There is one man who profoundly changed my life… who opened my eyes and my brain/mind/spirit to a new world of scholarship and the mystery of the human spirit. That person was a man who became my dear friend, Joseph Campbell, the pre-eminent scholar in the history of religions and comparative mythologies.
Campbell changed many people’s lives. Mickey Hart, the drummer for the Grateful Dead, said it was because of Campbell that he became a leading scholar on the history of percussion. George Lucas said his “Star Wars” theme was due to the insights of Joseph Campbell.
My friendship with Campbell began when I spent three weeks with him one glorious summer in the Montana mountains. He lectured about 5 hours a day to the 30 of us who had been selected for the seminar. The rest there were all artists and university professors. His wife, Jean Erdman, the lead dancer for Martha Graham, had grown up in the home of her father, a Congregational minister. That may have been the bond that drew us together, as, at the time, I was a Congregational minister of the large downtown church in Tacoma, Washington while at the same time lecturing at the University of Puget Sound.
I remember vividly the day that changed my life, my thought, and the direction of my studies. It was a Sunday morning, one of those most glorious days, in the “Moon When the Ponies Shed,” as the Lakota call it. We were at 7,000 feet. The sky was an intense blue, undimmed by haze or smog. It was “like wine” as they say. Aspen leaves were quaking. Walking on such a day in such companionship is a spiritual experience, when in silence, or soft talk, you feel, smell… hear… see… touch and taste, everywhere, the Mystery. To move toward the Mystery of our being we must allow our spirit to soar and fly in the timeless, spaceless quest for the holy, the sacred. Throughout history, that quest has been described many different ways in the myths of humankind.
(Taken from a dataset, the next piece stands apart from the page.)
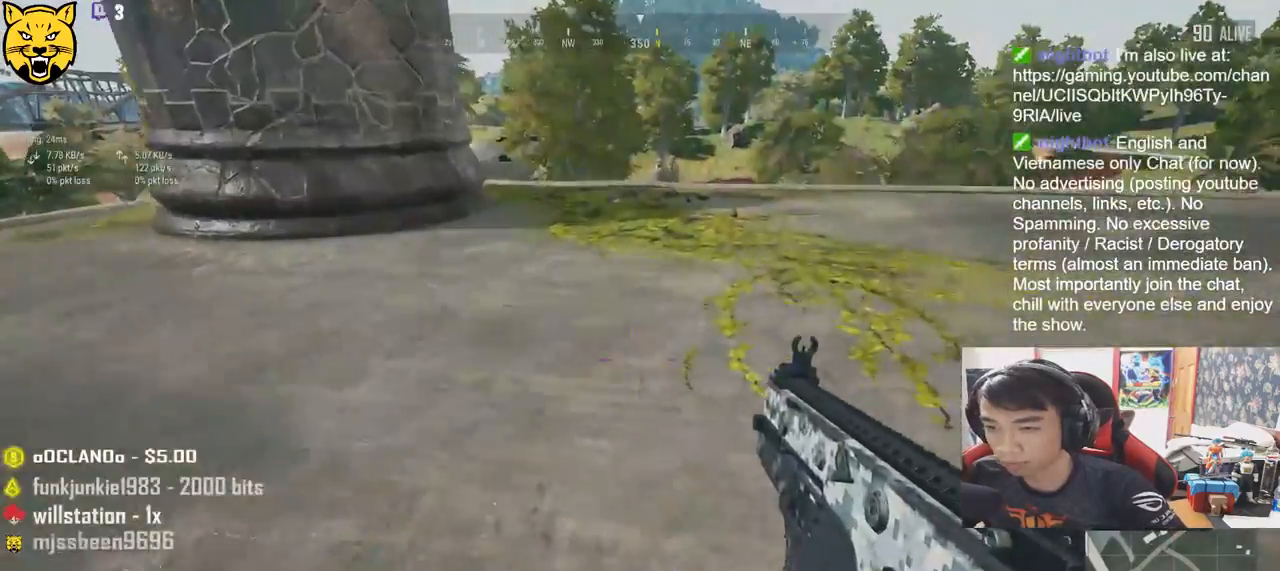
{"keys": ["d", "w"], "mouse": [], "events": [[283, "w", "up"], [350, "w", "down"]]}
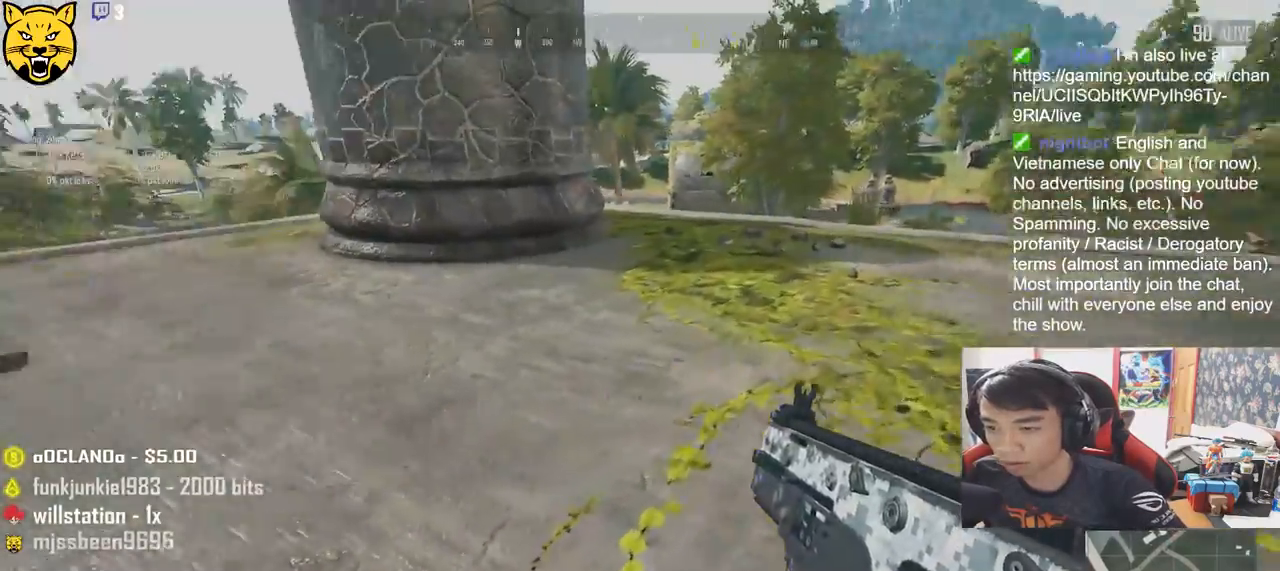
{"keys": ["d"], "mouse": [], "events": [[166, "tab", "down"], [266, "tab", "up"], [350, "w", "up"]]}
That morning, Campbell nailed it down in my mind forever. He said: “A LIVING mythology always points toward the Mystery, whereas an ARTIFICIALLY RETAINED mythology always points only to the support of an institution.” Artificially retained mythologies would be the Apostles and Nicene Creeds recited by millions every Sunday, like parrots in church. A LIVING mythology would be the creations of the American Indian with their weaving… pottery… baskets… while working their sacred symbols into their objects.
Campbell, of course, brought out the fact that many mythological themes are UNIVERSAL. Virgin birth… the flood… resurrected hero… “heaven” concepts… a sacred meal, or “ritualistic cannibalism”, where the leader is eaten in order to share in his “divinity.” These themes are everywhere and are organized and ritualized according to local needs. Misunderstanding consists in reading mythological spiritual symbols as though they were references to historical, factual events.
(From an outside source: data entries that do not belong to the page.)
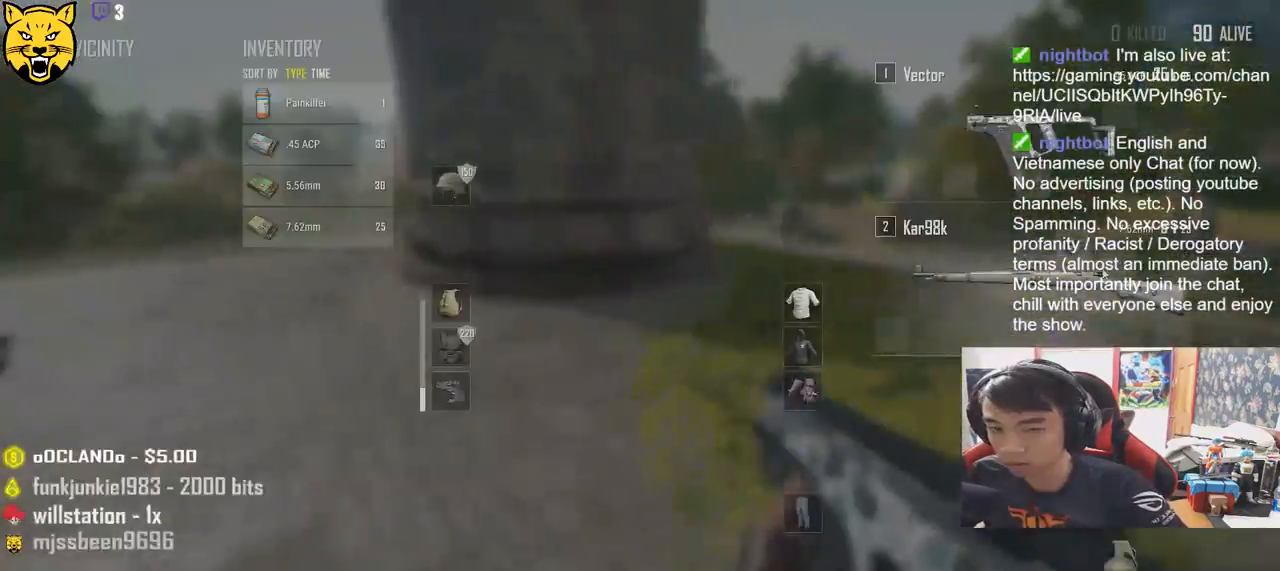
{"keys": ["tab", "w"], "mouse": [], "events": [[16, "s", "down"], [233, "mouse_left", "down"], [266, "s", "up"], [400, "w", "down"], [416, "mouse_left", "up"], [483, "d", "up"], [483, "tab", "down"]]}
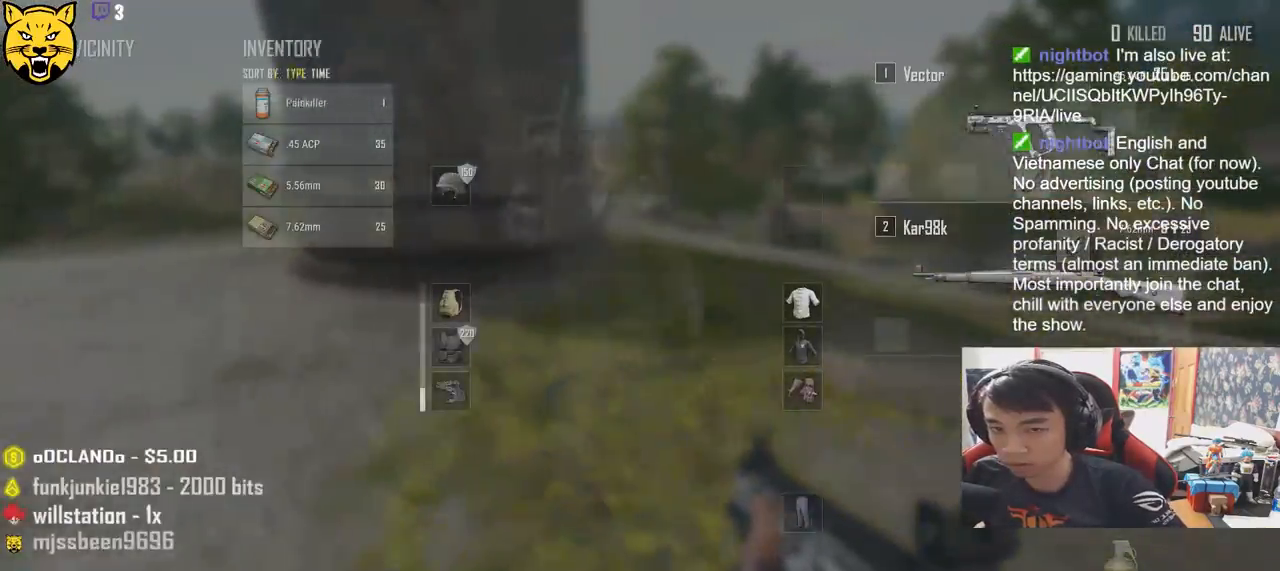
{"keys": ["w"], "mouse": [], "events": [[66, "tab", "up"], [100, "d", "down"], [216, "d", "up"]]}
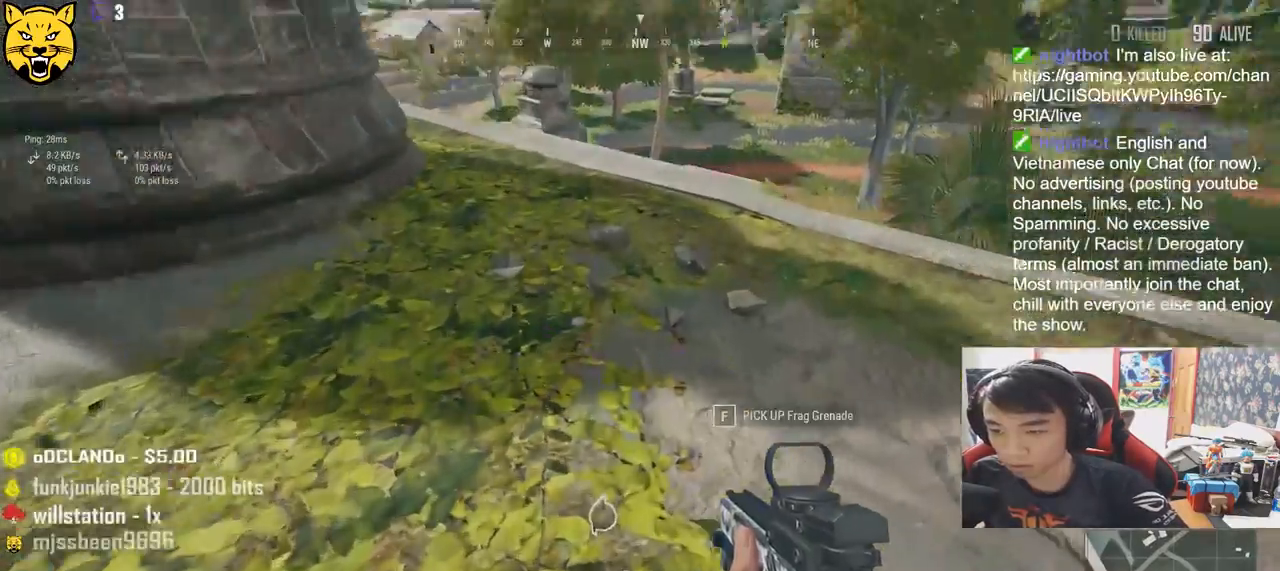
{"keys": ["a"], "mouse": [], "events": [[33, "f", "down"], [83, "w", "up"], [116, "f", "up"], [183, "f", "down"], [216, "a", "down"], [266, "f", "up"]]}
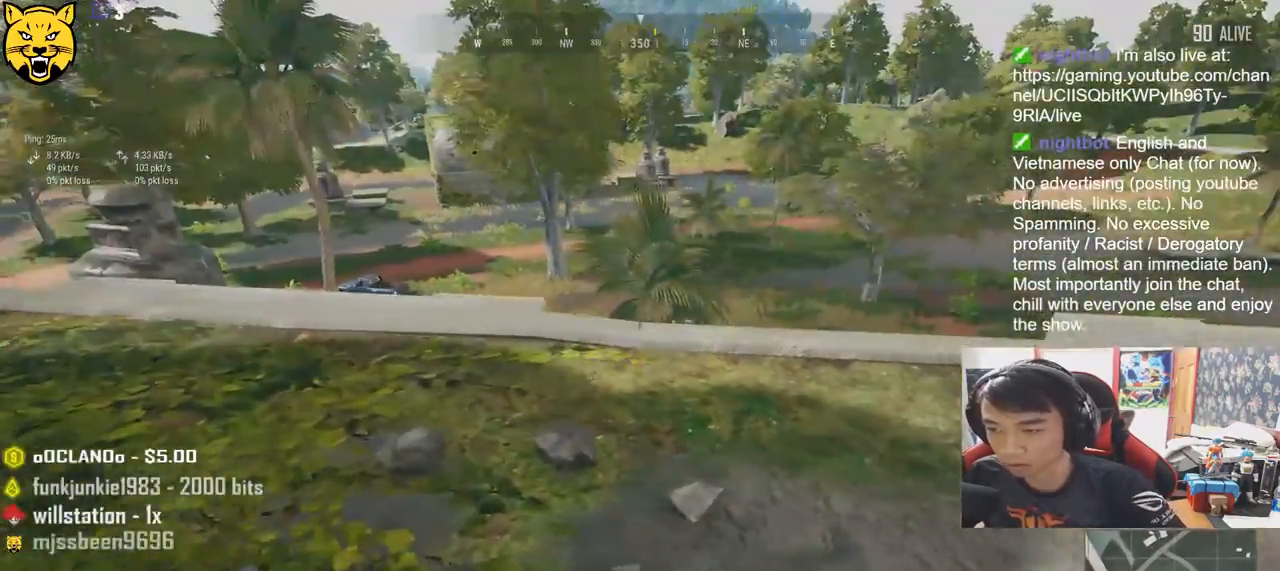
{"keys": ["d"], "mouse": [], "events": [[133, "s", "down"], [216, "a", "up"], [316, "d", "down"], [400, "s", "up"]]}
As Campbell often said: “the vast majority of the clergy do not even understand their own material.”
At the end of the seminar I was chosen by the group to present him with his thank you gift: four bottles of expensive Scotch whiskey. His wife gave us the clue as to the gift.
Personal observations: He refused to “waste time” as he put it, getting a PhD. He was easily the most intellectually brilliant person I have ever heard lecture. He was a very warm person. He had a radiance and a quality of peace, harmony and wholeness, a centeredness that I have known in few other people. He and I communicated until the time of his death, in Hawaii. I treasure all of his personal letters. Perhaps we have lost that precious art of writing letters with the advent of digital e-mail??
The Magazine section of the New York Times honored his place among the giants of the world. His picture was on the cover with an article on the fact that the term “comparative religions” has become archaic. “Comparative mythologies” is the only valid term after Joseph Campbell. Under his picture, they said this: “Joseph Campbell, the world’s pre-eminent scholar of comparative mythologies.”
He gave me my direction on one morning walk. “Bill, just keep pointing people TOWARD THE MYSTERY.”